Sore yang mendung dengan rinai hujan
membasahi jalanan menuju rumah tua itu. Hampir setengah jam aku melangkah
menyusuri lorong-lorong kota untuk mencari rumah berpenghuji pasangan sepuh. Oma, sapaan orang-orang sekitar
terhadap ibu Maryani, wanita berdarah Tinghoa itu yang hidup berkeluarga dengan
Opa Hendrik yang sudah mencapai emas pernikahan. Obrolan kami di teras rumah
semakin menunjukkan keakraban yang luar biasa. Sesekali mereka bercanda
mengenang masa-masa lalu yang penuh romantis. Ketika muda, Maryani dan Hendrik
selalu meluangkan waktu untuk berlibur bersama ke tempat-tempat ternama di
hampir seluruh dunia. Apa yang mereka lakukan tidak lain adalah upaya untuk
mempertahankan cinta suci perkawinan yang telah mereka ikrarkan di altar suci.
Cinta, di mata kedua orang itu adalah
bentuk pengorbanan diri secara utuh. Cinta memang harus membagi bagi
lawannya. Tetapi memang, dalam kepulan
waktu dan deraan zaman, cinta terus ditantang, terus digusur dari tengah-tengah
kehidupan. Apa jadinya kalau hidup tanpa cinta? Apakah seseorang bisa atau keluarga bisa bertahan
hidup bisa cinta tidak bersinar lagi? Obrolan kami di sore hari ketika matahari
beranjak menuju peraduan, terasa sepertinya baru semenit memulai pertemuan itu,
walau kenyataannya kami sudah bercerita selama dua jam penuh. Menurut Opa,
cinta yang menyatu dan tidak egois, mirip dengan matahari kehidupan. Saat
matahari mulai memancarkan sinarnya di pagi hari, semua makhluk pun disapa
dengan senyum sinar kelembutan. Opa terkesan reflektif dan romantis saat
memapah kami dalam obrolan yang tidak mengenal waktu.

KUMPULAN DATA:
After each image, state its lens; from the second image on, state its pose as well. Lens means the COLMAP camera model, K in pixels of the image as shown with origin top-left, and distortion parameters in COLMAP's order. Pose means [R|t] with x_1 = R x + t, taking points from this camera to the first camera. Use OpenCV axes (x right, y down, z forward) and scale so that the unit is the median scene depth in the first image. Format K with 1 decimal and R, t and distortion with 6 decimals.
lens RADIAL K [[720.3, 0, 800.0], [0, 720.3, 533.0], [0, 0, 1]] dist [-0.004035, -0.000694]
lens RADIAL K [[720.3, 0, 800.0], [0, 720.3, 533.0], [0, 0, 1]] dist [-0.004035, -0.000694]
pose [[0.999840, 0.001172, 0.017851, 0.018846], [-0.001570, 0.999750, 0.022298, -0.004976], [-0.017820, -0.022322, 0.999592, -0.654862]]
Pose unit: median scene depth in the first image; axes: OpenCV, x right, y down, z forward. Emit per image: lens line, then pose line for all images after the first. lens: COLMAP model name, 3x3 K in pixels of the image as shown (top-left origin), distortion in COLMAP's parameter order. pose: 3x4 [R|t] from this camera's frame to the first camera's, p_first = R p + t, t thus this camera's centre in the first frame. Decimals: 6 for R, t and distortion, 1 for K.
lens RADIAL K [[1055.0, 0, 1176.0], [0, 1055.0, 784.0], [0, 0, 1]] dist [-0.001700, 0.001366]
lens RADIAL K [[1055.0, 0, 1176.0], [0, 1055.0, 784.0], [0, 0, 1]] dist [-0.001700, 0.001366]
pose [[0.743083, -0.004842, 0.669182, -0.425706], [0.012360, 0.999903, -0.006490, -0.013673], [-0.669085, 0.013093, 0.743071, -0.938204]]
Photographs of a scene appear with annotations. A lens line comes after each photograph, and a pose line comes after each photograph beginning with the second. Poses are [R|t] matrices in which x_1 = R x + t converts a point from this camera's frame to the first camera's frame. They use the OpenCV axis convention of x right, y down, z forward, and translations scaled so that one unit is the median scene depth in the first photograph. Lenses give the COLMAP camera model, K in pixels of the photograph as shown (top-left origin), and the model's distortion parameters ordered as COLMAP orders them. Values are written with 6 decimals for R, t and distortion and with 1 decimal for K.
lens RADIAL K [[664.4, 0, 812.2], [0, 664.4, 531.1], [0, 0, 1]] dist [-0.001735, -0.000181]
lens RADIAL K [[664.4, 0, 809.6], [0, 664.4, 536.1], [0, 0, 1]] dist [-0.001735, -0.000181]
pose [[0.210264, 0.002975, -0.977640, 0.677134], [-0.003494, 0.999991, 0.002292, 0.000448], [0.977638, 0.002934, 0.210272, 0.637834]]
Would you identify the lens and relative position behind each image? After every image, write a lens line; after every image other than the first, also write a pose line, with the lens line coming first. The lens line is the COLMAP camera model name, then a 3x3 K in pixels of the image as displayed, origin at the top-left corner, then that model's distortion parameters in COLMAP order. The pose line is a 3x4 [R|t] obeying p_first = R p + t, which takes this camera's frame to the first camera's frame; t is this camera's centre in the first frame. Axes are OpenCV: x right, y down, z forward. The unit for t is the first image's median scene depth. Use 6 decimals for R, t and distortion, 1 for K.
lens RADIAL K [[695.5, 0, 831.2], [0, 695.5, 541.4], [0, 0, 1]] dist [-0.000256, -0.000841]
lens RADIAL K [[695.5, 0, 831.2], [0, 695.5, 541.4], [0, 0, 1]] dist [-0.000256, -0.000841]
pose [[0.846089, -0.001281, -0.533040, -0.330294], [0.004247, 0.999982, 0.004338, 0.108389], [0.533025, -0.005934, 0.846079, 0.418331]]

INSTRUKSI KERJA: Sambung cerita tentang cinta Oma Maryani dan Opa Hendrik, mulai setelah kalimat terakhirnya. Item-item tersebut sama sekali tidak berperan di sini.

HASIL TUGAS INI:
Kehidupan mereka ibarat sebuah jangkar yang terus membenamkan diri
demi sebuah kapal yang bernama “keluarga.” Menurutnya, cinta itu manis saat
baru mulai tetapi lebih manis ketika tidak pernah berakhir. Untaian kata-kata
ini merupakan refleksi dari sebuah perjalanan cinta yang menorehkan begitu
banyak pengalaman. Pengalaman jatuh-bangun dalam membangun sebuah mahligai
rumah tangga menjadi titik tuju. “Apa pun yang kami lakukan, seluruhnya
berlandaskan cinta. Karenanya, apa pun kesalahan dari pasangan mestinya diterima dengan
lapang dada sembari menata kesalahan yang telah dibuatnya.” Cinta itu seperti
sebuah pohon yang selalu menghasilkan buah di setia musim dan setiap orang
berhak untuk memetiknya. Mungkinkah setiap
kita untuk memetiknya?*** (Valery Kopong)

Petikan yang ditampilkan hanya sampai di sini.